The three rulings … show that Beijing will not hesitate to intervene in largely extra-territorial deals. That means China has joined the US and the European Union as a global competition referee, providing M&A lawyers with a fresh set of problems to wrestle with.

What is too bad for M&A lawyers, of course, is that you cannot really pick up one of the relevant laws. The traditional choice of law methodology does not work. Each forum is concerned with the protection of its own market, and does not really consider applying foreign law. You could give a variety of rationales for that result, but the most common is probably that antitrust laws are mandatory rules.

So your options are either to develop a regime for the resolution of conflicts of mandatory rules, or hope that the authorities of the relevant markets will conclude agreements on the application of their laws, as the U.S. and the E.U. have done. I wonder whether there is any similar agreement with China.

3 replies
  1. Denis Morozov says:

    Among rationales in favour of the choice of law methodology is a concept of Antitrust delict law (Jurgen Basedow) and a private inforcement of those mandatory rules when one might insist on applicability of foreign regulation as in the case of unfair competition. I believe that European trend (not to say “practice”) is yet to be borrowed by other legal orders.
    May I ask what “agreements on the application of their laws, as the U.S. and the E.U. have done” stands for in respect of US-EU agreement?

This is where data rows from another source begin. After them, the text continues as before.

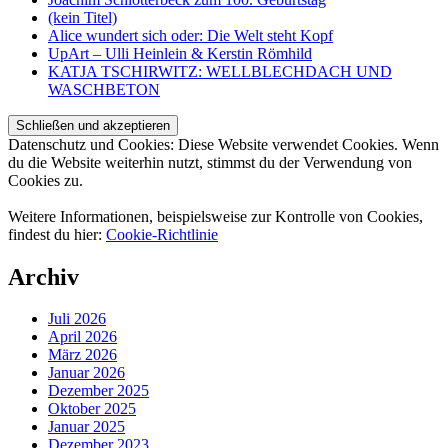
(kein Titel)
Alice wundert sich oder: Die Welt steht Kopf
UpArt – Ulli Heinlein & Kerstin Römhild
KATJA TSCHIRWITZ: WELLBLECHDACH UND
WASCHBETON
Datenschutz und Cookies: Diese Website verwendet Cookies. Wenn
du die Website weiterhin nutzt, stimmst du der Verwendung von
Cookies zu.
Weitere Informationen, beispielsweise zur Kontrolle von Cookies,
findest du hier:
Cookie-Richtlinie
Archiv
Juli 2026
April 2026
März 2026
Januar 2026
Dezember 2025
Oktober 2025
Januar 2025
Dezember 2023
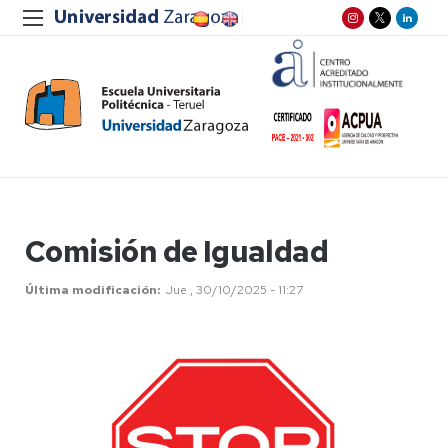
Comisión de Igualdad
Última modificación
Jue , 30/10/2025 - 11:27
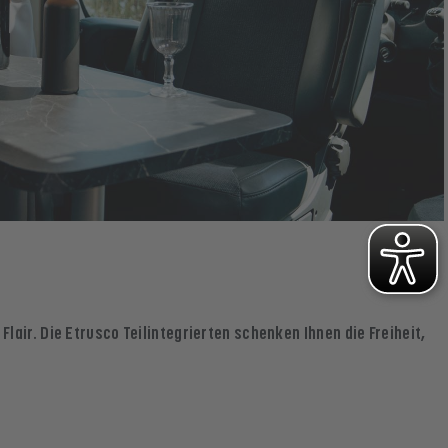
air. Die Etrusco Teilintegrierten schenken Ihnen die Freiheit,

  2. Gilles Cuniberti says:

    I was referring to the 23 September 1991 Agreement between the United States of America and the European Communities Regarding the Application of Their Competition Laws (as interpreted by letters of May and July 1995). I am not an antitrust specialist, so I am not sure how effective the Agreement has been, but the parties have stated that it “has contributed to coordination, cooperation, and avoidance of conflicts in competition law enforcement”.

  3. Denis Morozov says:

    Thank you very much for the reference and for the article, Mr. Cuniberti. Hopefully it is an emerging issue and we will see signifficant developement of practice soon.